Anyway, let’s talk about this book. I’ll start.
I think this is at least my fourth reading, and having read The Goldfinch since last time, I’m finding a new appreciation for Donna Tartt’s immense talent at telling a long story almost in real time, or slowly enough that it feels that way, yet it never actually feels slow or bogged down in detail and never loses my interest. I know it took her eleven years to write The Goldfinch; I wonder how long The Secret History took. I Googled it, no luck, but I did find this on the book’s Wikipedia page:
I was just reading the part where Henry is telling Richard about the killing, and I paused at one point and was like, okay, no one seems to think this whole thing is weird enough. Meaning Richard is taken aback some, but there’s no like WTF ARE YOU TALKING ABOUT, HENRY? ARE YOU OUT OF YOUR EFFING MIND? reaction I think I would have had. It reminds me of this X-Files episode where they catch a giant man-flukeworm hybrid (it’s disgusting, pasty white and this big sucker mouth with lots of teeth, but a human body), and when Scully sees it she sort of raises her eyebrows and that’s it–a reaction totally not in line with the horrific thing she’s seeing. But at the same time, in the book, it’s like…yeah, okay, I could see these Greek creeps wilding out like that. Sure. Tartt makes it sound convincing.

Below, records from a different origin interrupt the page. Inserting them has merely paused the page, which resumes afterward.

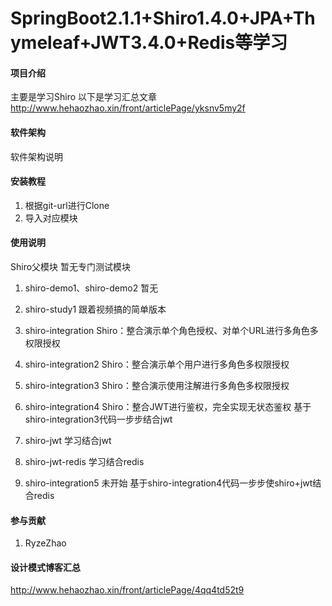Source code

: # SpringBoot2.1.1+Shiro1.4.0+JPA+Thymeleaf+JWT3.4.0+Redis等学习

#### 项目介绍
主要是学习Shiro
以下是学习汇总文章
http://www.hehaozhao.xin/front/articlePage/yksnv5my2f
#### 软件架构
软件架构说明


#### 安装教程

1. 根据git-url进行Clone
2. 导入对应模块

#### 使用说明
Shiro父模块
暂无专门测试模块


1. shiro-demo1、shiro-demo2
    暂无
    
2. shiro-study1
    跟着视频搞的简单版本

3. shiro-integration
   Shiro：整合演示单个角色授权、对单个URL进行多角色多权限授权

4. shiro-integration2
    Shiro：整合演示单个用户进行多角色多权限授权
    
5. shiro-integration3
    Shiro：整合演示使用注解进行多角色多权限授权
    
6. shiro-integration4
    Shiro：整合JWT进行鉴权，完全实现无状态鉴权
    基于shiro-integration3代码一步步结合jwt
    
7. shiro-jwt
    学习结合jwt

8. shiro-jwt-redis
    学习结合redis

9. shiro-integration5
    未开始
    基于shiro-integration4代码一步步使shiro+jwt结合redis







#### 参与贡献

1. RyzeZhao

#### 设计模式博客汇总
http://www.hehaozhao.xin/front/articlePage/4qq4td52t9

I’m sure I have more coherent thoughts than this, but I am not prepared with them yet. Really I just wanted to post the picture of Kent because I’ve been thinking about doing it for weeks.

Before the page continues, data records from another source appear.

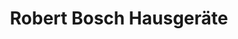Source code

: ---
title: "Robert Bosch Hausgeräte"
url: /zuerich/robert-bosch-hausgeraete/
shop: Haushaltsgeräte
---
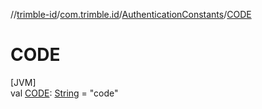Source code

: //[trimble-id](../../../index.md)/[com.trimble.id](../index.md)/[AuthenticationConstants](index.md)/[CODE](-c-o-d-e.md)

# CODE

[JVM]\
val [CODE](-c-o-d-e.md): [String](https://docs.oracle.com/javase/8/docs/api/java/lang/String.html) = &quot;code&quot;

One thought on “The Secret History”
1. I am almost insulted that you think I might not ever have seen Real Genius. I haven’t seen it in like 20 years though — might be time to watch it again.
2. I didn’t picture Bunny as Kent, but that’s pretty funny. I pictured him as a different actor. I think it’s going to take me a little bit to figure out who it is. I’ll post a photo when I do.

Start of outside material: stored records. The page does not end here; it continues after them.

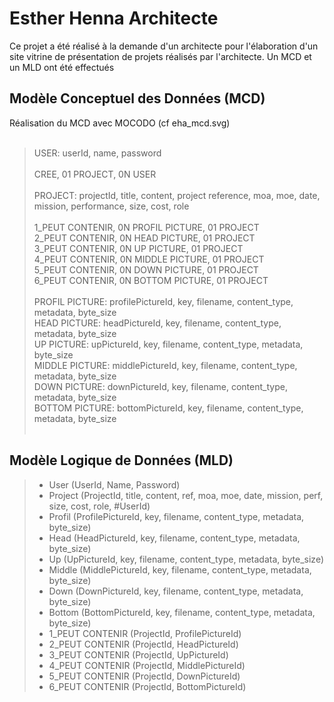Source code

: # Esther Henna Architecte

Ce projet a été réalisé à la demande d'un architecte pour l'élaboration d'un site vitrine de présentation de projets réalisés par l'architecte.
Un MCD et un MLD ont été effectués

## Modèle Conceptuel des Données (MCD)

Réalisation du MCD avec MOCODO (cf eha_mcd.svg)<br/><br/>

> USER: userId, name, password<br/><br/>CREE, 01 PROJECT, 0N USER<br/><br/>PROJECT: projectId, title, content, project reference, moa, moe, date, mission, performance, size, cost, role<br/><br/>1_PEUT CONTENIR, 0N PROFIL PICTURE, 01 PROJECT<br/>2_PEUT CONTENIR, 0N HEAD PICTURE, 01 PROJECT<br/>3_PEUT CONTENIR, 0N UP PICTURE, 01 PROJECT<br/>4_PEUT CONTENIR, 0N MIDDLE PICTURE, 01 PROJECT<br/>5_PEUT CONTENIR, 0N DOWN PICTURE, 01 PROJECT<br/>6_PEUT CONTENIR, 0N BOTTOM PICTURE, 01 PROJECT<br/><br/>PROFIL PICTURE: profilePictureId, key, filename, content_type, metadata, byte_size<br/>HEAD PICTURE: headPictureId, key, filename, content_type, metadata, byte_size<br/>UP PICTURE: upPictureId, key, filename, content_type, metadata, byte_size<br/>MIDDLE PICTURE: middlePictureId, key, filename, content_type, metadata, byte_size<br/>DOWN PICTURE: downPictureId, key, filename, content_type, metadata, byte_size<br/>BOTTOM PICTURE: bottomPictureId, key, filename, content_type, metadata, byte_size<br/><br/>

## Modèle Logique de Données (MLD)

> - User (UserId, Name, Password)<br/>
> - Project (ProjectId, title, content, ref, moa, moe, date, mission, perf, size, cost, role, #UserId)<br/>
> - Profil (ProfilePictureId, key, filename, content_type, metadata, byte_size)<br/>
> - Head (HeadPictureId, key, filename, content_type, metadata, byte_size)<br/>
> - Up (UpPictureId, key, filename, content_type, metadata, byte_size)<br/>
> - Middle (MiddlePictureId, key, filename, content_type, metadata, byte_size)<br/>
> - Down (DownPictureId, key, filename, content_type, metadata, byte_size)<br/>
> - Bottom (BottomPictureId, key, filename, content_type, metadata, byte_size)<br/>
> - 1_PEUT CONTENIR (ProjectId, ProfilePictureId)<br/>
> - 2_PEUT CONTENIR (ProjectId, HeadPictureId)<br/>
> - 3_PEUT CONTENIR (ProjectId, UpPictureId)<br/>
> - 4_PEUT CONTENIR (ProjectId, MiddlePictureId)<br/>
> - 5_PEUT CONTENIR (ProjectId, DownPictureId)<br/>
> - 6_PEUT CONTENIR (ProjectId, BottomPictureId)<br/>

3. Tartt totally makes these insane events seem plausible. Partly I think it’s because she’s such a great writer but also I think it has to do with the fact that these characters are painted to be such rich old-money types. And I don’t know about you, but I don’t know any of these people in real like, so they seem extremely foreign to me, almost like a different species. So I guess when I read it, I just sort of chalked it up to the fact that money has made these people insane. Kind of like Donald Trump’s gold apartment in NY. Like, no normal person would find that normal, right? But this guy who could have any decor he wanted, decides he wants to put gold on every conceivable fucking surface imaginable, with as many flourishes as will fit. Too much money makes you crazy.
I love talking about this book and am glad you persuaded me to re-read it. I will write up a post about some of my thoughts soon.